- The Washington Times - Saturday, October 29, 2005

ISRAEL

Palestinian militant killed in Gaza

BEIT HANOUN, Gaza Strip — Missiles fired from an Israeli aircraft struck a car in this northern Gaza town yesterday, killing a Palestinian militant.

The Israeli military said its aircraft targeted the white Subaru in Beit Hanoun because the militants inside were on a mission to fire rockets at the southern Israeli town of Sderot. The dead man was identified as Majid Natat, 28, of the Gaza town of Beit Lahia, frequently used for rocket launches against Israel.

A week of bloodshed began Monday when Israeli troops killed the top Islamic Jihad gunman in the West Bank. A revenge suicide bombing Wednesday killed five Israelis.

BOLIVIA

Election postponed in redistricting row

LA PAZ — A top Bolivian court yesterday indefinitely postponed elections scheduled for Dec. 4 because of a dispute in Congress over redistricting.

The action moved the Andean nation toward a possible power vacuum when the current president steps down.

Both leading presidential candidates criticized the ruling by the National Electoral Court, with the leftist Evo Morales warning the “people could rise up against the court.” His rival, Jorge Quiroga, urged Congress to move on the dispute over the allocation of congressional seats, saying Bolivia’s fragile democracy was at risk.

Bolivia’s caretaker president, Eduardo Rodriguez, has said he will step down in January even if elections are delayed, leaving the nation without a president.

CUBA

U.S. aid officials to visit island

HAVANA — President Fidel Castro has confirmed that Cuba agreed to let three U.S. aid officials visit the island to assess damage from Hurricane Wilma’s assault on the island this week.

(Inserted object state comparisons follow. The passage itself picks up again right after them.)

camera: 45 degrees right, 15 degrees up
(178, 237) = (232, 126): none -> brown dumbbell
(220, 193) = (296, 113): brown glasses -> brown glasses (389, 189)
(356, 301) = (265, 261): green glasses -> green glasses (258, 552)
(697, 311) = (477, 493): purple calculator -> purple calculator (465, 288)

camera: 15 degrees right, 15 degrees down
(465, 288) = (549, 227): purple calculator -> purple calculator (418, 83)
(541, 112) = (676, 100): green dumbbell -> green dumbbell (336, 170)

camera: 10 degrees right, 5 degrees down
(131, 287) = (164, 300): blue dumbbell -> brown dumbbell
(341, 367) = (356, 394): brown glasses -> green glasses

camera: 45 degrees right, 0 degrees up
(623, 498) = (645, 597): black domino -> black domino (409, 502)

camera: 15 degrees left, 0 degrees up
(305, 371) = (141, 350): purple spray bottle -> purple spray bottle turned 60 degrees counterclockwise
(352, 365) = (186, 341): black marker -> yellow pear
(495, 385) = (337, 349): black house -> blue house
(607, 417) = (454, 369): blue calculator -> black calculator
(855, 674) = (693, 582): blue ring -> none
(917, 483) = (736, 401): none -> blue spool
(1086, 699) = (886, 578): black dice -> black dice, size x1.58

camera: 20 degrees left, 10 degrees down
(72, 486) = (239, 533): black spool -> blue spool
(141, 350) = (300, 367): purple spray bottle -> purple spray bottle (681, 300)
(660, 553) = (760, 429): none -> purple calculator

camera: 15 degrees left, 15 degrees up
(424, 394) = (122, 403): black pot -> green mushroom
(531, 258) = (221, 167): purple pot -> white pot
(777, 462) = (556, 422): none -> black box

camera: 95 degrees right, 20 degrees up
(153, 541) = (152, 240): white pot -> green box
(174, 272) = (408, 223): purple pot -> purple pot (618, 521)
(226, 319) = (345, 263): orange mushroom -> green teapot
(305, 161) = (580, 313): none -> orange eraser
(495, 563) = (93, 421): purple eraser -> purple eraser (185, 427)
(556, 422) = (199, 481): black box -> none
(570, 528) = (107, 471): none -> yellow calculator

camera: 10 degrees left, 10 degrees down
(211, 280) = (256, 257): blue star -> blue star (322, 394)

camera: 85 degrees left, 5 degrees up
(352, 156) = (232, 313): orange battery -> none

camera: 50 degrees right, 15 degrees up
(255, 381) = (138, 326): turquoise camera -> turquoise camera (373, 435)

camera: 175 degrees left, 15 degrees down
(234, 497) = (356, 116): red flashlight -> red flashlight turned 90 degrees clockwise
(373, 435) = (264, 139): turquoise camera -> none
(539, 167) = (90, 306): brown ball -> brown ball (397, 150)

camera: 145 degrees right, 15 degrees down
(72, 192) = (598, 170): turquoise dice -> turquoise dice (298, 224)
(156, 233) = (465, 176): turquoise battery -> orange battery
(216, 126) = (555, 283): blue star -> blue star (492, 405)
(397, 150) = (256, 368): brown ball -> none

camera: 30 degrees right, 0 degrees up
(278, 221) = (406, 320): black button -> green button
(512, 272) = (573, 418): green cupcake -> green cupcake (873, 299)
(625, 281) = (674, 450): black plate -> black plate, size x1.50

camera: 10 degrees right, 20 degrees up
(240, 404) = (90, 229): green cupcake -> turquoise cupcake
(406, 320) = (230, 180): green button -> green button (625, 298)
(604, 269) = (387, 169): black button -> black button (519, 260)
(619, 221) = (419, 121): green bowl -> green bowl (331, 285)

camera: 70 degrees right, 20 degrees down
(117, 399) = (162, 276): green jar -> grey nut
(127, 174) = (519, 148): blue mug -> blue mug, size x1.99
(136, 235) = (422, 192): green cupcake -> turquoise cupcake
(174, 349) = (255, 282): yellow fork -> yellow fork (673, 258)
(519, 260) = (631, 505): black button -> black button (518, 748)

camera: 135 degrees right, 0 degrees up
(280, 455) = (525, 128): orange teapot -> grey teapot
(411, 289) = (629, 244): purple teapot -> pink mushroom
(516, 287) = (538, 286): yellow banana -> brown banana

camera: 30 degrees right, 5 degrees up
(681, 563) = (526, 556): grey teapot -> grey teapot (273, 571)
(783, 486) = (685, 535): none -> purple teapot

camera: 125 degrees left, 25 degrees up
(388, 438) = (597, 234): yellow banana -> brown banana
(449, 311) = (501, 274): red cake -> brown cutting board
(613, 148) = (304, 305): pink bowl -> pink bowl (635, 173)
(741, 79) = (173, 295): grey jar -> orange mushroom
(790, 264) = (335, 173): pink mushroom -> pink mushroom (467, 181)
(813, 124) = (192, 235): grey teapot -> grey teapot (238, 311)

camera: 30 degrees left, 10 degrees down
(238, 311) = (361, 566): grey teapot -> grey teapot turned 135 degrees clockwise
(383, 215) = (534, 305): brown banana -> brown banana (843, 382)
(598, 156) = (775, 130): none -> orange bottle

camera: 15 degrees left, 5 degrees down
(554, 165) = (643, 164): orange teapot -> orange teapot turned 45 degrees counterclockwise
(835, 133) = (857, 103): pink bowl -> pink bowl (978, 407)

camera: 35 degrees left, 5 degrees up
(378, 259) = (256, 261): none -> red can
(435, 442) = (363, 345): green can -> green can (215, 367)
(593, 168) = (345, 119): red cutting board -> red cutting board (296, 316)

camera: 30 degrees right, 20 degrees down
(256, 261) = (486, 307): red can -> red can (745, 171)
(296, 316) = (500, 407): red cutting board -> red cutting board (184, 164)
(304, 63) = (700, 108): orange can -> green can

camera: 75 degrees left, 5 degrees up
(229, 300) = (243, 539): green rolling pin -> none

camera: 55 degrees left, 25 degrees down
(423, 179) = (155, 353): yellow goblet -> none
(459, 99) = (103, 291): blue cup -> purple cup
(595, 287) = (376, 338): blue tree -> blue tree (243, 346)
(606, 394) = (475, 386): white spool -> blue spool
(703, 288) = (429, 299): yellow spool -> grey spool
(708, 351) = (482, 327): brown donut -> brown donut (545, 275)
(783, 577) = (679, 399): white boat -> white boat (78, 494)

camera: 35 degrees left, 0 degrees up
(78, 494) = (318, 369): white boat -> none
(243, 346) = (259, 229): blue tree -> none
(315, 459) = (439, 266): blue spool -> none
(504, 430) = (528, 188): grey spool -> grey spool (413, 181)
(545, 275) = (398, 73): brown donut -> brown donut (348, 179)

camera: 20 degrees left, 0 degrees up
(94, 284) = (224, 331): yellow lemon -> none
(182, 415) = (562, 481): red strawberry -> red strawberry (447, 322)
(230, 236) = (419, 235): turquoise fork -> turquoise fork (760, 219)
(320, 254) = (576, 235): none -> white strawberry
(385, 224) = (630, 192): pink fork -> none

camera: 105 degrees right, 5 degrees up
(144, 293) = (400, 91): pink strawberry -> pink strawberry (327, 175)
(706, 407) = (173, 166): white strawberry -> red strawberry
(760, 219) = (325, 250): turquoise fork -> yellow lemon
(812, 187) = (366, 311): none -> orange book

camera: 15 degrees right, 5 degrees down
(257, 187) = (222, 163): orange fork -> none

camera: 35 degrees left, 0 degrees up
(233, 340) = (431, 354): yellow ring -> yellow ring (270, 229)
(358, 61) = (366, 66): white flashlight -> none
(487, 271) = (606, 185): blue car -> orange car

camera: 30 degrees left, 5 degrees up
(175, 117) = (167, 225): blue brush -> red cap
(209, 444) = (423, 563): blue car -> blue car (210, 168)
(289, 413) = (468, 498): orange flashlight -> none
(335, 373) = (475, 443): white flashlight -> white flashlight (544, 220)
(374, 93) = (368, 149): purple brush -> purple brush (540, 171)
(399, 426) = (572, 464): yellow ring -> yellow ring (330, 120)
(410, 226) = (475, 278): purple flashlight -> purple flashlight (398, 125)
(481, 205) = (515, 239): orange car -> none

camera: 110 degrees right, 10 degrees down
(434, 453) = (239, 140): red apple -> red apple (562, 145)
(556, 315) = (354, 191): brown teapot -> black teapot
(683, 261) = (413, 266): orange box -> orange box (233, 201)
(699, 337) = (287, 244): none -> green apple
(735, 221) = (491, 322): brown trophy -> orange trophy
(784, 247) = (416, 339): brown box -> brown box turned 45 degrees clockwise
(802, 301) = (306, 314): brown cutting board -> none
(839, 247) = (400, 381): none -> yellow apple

But during a Thursday-night television appearance, he made it clear that his idea in letting them visit was to discuss ways to improve disaster assistance among countries in the region.

According to the State Department’s Cuba specialists, this was the first time the Castro government has accepted a U.S. offer of emergency assistance, department spokesman Sean McCormack said.

VENEZUELA

Tribes protest plan to expel evangelists

PUERTO AYACUCHO — Hundreds of indigenous Venezuelans marched yesterday to protest President Hugo Chavez’s threat to expel a group of U.S.-based evangelists, amid intensifying government scrutiny of foreign missionaries operating in the country.

The protesters showed their support for Sanford, Fla.-based New Tribes Mission, which Mr. Chavez has accused of “imperialist infiltration” and exploiting indigenous communities.

SOUTH AFRICA

Mandela becomes a comic character

JOHANNESBURG — Displaying his trademark self-deprecatory wit, Nelson Mandela yesterday pronounced himself a “comic character” as he launched a cartoon serialization of his life story that he said was aimed at opening up the joys of reading to his countrymen.

“You know you are really famous the day you have become a comic character,” the South African former president and anti-apartheid hero said to laughter.

The first comic, titled “A Son of the Eastern Cape,” covers the period from Mr. Mandela’s birth in one of South Africa’s poorest regions, the Transkei, on July 18, 1918, in a royal household, until his arrival in Johannesburg as a young man.